Furthermore, monitoring and updating such implemented edge solutions are more challenging than central deployment in the data center and require careful planning in the design. Many of these challenges are already the subject of investigation in the newly emerged field of Machine Learning Operations (MLOps) (Link in German).
Hardware model coordination: On the way to the TinyML movement
As mentioned in the upper section, the performance of the edge computer and the type and size of the AI model must be coordinated. Therefore, it is not surprising that size, energy consumption, and hardware performance are strongly correlated. A particularly pronounced variant of Edge Deployment is the use (deployment) or embedding of Machine Learning solutions on very small platforms, such as microcontrollers. These have only a few milliamperes and kilobytes of memory available and can theoretically be operated with a solar cell or a small battery for weeks or even months. An independent movement has emerged from these extreme challenges, the TinyML movement, which deals with the solution of these problems. Here, model compression and highly optimized and reduced Machine Learning approaches play a significant role. With TinyML approaches, AI approaches become mass-produced goods. Intelligent clothing or components with integrated microprocessors are conceivable and have long since ceased to be a vision of the future.

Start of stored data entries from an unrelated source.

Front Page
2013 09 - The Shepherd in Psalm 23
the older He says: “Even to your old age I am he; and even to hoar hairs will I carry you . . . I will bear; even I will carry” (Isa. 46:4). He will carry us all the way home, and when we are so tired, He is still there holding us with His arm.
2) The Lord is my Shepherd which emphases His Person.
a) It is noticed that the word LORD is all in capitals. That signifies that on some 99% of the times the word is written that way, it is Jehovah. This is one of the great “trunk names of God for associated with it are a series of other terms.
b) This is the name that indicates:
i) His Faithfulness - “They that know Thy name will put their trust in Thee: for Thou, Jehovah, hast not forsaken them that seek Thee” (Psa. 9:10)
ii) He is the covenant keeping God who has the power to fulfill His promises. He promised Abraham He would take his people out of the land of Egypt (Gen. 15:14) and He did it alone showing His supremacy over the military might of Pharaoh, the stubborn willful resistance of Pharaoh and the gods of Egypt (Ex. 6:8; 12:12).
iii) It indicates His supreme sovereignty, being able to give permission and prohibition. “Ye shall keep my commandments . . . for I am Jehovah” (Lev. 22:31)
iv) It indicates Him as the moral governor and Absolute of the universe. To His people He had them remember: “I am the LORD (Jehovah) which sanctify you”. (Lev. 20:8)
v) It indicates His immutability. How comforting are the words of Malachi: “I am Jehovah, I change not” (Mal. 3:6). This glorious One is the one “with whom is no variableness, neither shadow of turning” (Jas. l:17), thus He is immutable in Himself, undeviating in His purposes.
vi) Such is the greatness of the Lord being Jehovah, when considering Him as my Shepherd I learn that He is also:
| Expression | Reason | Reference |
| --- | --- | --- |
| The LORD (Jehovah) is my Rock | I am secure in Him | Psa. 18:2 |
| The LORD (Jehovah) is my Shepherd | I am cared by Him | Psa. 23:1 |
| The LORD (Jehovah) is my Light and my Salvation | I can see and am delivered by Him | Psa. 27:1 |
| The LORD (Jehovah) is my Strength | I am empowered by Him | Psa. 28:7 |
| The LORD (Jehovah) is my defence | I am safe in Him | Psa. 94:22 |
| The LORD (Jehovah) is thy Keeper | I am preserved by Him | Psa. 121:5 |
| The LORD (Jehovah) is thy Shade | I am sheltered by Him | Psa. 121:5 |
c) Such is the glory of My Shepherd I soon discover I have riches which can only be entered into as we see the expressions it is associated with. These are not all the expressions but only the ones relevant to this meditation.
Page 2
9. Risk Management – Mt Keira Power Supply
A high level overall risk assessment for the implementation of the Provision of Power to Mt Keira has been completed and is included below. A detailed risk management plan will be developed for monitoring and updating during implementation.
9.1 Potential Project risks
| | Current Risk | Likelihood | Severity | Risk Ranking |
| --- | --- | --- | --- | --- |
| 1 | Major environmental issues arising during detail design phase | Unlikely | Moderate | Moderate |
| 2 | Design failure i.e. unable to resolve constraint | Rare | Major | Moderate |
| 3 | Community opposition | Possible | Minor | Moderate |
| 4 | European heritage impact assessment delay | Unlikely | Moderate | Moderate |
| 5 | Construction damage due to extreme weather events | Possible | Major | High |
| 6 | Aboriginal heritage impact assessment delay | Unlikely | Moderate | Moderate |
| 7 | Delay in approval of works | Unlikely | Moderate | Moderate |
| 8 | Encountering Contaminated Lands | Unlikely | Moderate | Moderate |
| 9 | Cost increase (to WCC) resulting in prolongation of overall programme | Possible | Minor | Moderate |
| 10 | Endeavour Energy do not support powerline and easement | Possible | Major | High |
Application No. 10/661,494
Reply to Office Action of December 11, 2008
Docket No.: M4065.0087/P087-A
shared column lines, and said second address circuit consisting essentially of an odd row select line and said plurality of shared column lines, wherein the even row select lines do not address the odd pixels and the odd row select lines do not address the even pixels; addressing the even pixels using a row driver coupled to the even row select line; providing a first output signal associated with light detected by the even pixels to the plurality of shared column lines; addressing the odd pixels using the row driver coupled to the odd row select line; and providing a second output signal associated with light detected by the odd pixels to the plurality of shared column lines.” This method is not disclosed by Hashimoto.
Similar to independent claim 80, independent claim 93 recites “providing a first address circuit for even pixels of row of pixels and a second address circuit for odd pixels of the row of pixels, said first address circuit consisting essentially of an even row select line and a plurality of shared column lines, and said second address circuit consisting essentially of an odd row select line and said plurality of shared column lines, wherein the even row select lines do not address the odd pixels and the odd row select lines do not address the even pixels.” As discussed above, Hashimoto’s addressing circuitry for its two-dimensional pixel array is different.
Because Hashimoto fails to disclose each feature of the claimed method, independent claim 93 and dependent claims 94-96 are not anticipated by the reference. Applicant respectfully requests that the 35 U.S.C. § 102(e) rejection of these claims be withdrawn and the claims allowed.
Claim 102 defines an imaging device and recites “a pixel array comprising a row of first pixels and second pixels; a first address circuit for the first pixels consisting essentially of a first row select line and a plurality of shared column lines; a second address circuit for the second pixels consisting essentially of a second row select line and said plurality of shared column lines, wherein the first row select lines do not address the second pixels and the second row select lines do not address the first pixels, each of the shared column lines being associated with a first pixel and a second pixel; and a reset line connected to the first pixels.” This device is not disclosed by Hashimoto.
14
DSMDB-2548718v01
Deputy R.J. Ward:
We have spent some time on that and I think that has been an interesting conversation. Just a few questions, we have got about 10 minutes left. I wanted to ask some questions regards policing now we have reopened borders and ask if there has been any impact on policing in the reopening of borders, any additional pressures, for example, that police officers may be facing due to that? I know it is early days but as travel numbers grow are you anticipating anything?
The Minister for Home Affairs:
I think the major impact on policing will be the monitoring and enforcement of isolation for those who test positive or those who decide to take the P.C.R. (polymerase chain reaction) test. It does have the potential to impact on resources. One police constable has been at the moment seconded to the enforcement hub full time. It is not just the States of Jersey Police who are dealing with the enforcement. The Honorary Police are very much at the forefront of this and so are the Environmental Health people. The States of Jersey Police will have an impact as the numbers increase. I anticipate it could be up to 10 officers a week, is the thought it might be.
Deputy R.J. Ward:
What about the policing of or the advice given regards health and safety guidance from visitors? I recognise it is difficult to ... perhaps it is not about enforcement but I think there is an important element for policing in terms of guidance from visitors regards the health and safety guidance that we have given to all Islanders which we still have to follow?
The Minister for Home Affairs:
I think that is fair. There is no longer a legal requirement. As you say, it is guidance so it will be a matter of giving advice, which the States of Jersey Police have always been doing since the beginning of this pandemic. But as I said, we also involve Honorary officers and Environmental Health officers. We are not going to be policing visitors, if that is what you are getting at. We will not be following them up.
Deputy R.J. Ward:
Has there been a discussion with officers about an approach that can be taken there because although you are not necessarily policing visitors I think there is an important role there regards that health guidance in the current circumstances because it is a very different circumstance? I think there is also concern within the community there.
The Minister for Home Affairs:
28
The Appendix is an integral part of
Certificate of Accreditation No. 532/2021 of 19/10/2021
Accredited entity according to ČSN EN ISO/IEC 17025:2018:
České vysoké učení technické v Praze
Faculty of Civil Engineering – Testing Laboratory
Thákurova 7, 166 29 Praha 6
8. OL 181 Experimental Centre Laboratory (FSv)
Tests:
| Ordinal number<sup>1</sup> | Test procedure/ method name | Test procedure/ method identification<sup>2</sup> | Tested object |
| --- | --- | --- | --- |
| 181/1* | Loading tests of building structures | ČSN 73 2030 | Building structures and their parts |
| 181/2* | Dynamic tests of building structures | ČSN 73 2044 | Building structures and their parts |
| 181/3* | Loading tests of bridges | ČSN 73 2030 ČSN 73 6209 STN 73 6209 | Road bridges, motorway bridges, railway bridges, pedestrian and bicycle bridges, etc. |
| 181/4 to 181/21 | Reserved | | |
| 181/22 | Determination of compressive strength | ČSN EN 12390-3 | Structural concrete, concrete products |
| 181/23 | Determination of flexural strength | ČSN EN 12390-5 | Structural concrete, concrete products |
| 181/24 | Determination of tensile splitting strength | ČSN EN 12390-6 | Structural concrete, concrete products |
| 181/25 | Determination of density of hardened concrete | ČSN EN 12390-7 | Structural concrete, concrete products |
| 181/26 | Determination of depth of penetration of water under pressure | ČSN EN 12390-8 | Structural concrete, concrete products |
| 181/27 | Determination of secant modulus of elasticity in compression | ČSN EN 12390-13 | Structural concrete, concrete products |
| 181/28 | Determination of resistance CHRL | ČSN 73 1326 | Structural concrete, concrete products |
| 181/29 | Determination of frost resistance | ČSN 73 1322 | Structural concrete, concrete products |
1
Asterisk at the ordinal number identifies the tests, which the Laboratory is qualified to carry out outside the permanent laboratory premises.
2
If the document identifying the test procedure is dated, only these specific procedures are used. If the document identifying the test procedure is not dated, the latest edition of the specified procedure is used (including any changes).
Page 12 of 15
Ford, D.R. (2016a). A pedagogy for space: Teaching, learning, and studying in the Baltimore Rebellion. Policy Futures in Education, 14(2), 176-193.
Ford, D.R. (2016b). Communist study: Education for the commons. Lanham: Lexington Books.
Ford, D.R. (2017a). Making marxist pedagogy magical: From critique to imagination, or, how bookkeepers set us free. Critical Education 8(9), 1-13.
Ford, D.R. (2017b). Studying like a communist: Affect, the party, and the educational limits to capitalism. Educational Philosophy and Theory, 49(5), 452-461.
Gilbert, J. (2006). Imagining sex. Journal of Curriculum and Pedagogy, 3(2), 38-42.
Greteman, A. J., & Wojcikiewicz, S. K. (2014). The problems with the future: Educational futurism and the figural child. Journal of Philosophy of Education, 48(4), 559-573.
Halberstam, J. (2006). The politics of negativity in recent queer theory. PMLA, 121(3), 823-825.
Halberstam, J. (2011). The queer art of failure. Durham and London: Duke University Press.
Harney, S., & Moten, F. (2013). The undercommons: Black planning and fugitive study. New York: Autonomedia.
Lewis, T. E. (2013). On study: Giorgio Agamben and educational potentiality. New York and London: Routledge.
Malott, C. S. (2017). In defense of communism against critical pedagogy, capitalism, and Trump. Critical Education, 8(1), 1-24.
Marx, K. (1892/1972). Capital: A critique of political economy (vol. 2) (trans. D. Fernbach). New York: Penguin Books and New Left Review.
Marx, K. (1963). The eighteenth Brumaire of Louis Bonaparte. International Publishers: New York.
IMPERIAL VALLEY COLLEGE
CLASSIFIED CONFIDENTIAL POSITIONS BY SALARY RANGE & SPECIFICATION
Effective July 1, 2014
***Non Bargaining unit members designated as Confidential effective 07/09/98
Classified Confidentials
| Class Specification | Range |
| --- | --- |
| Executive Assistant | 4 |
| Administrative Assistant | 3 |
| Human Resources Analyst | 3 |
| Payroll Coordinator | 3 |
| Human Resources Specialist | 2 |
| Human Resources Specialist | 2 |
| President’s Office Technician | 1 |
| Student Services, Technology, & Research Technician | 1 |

In summary, one can say that Edge Deployment represents an attractive option to bring AI-based applications into production. The advantages include reduced data transfer, the possibility of real-time analysis on the device, secure handling of sensitive data, and the potential for decentralized data management and training. The disadvantages include more complex fleet and software management and limited computing resources of edge computers. Therefore, a precise coordination of the AI algorithm needs to be implemented and the selection of the edge computer must continue to be carried out. This becomes even more relevant the smaller and more economical the target device is intended to be. TinyML forms the lowest level, where deployment takes place on microcontrollers and embedded systems. AI models can be specifically designed small for this purpose, or existing models can be compressed and optimized. Almost all aspects mentioned require precise revision and design of the processes. The field of Machine Learning Operations (MLOps) can help to map these aspects in a very early phase. In the future, with increasing productization in the form of edge products, the MLOps field will become increasingly important both in companies and in research institutions to ensure the fundamental use of the model, as well as its monitoring and updating with newly available data.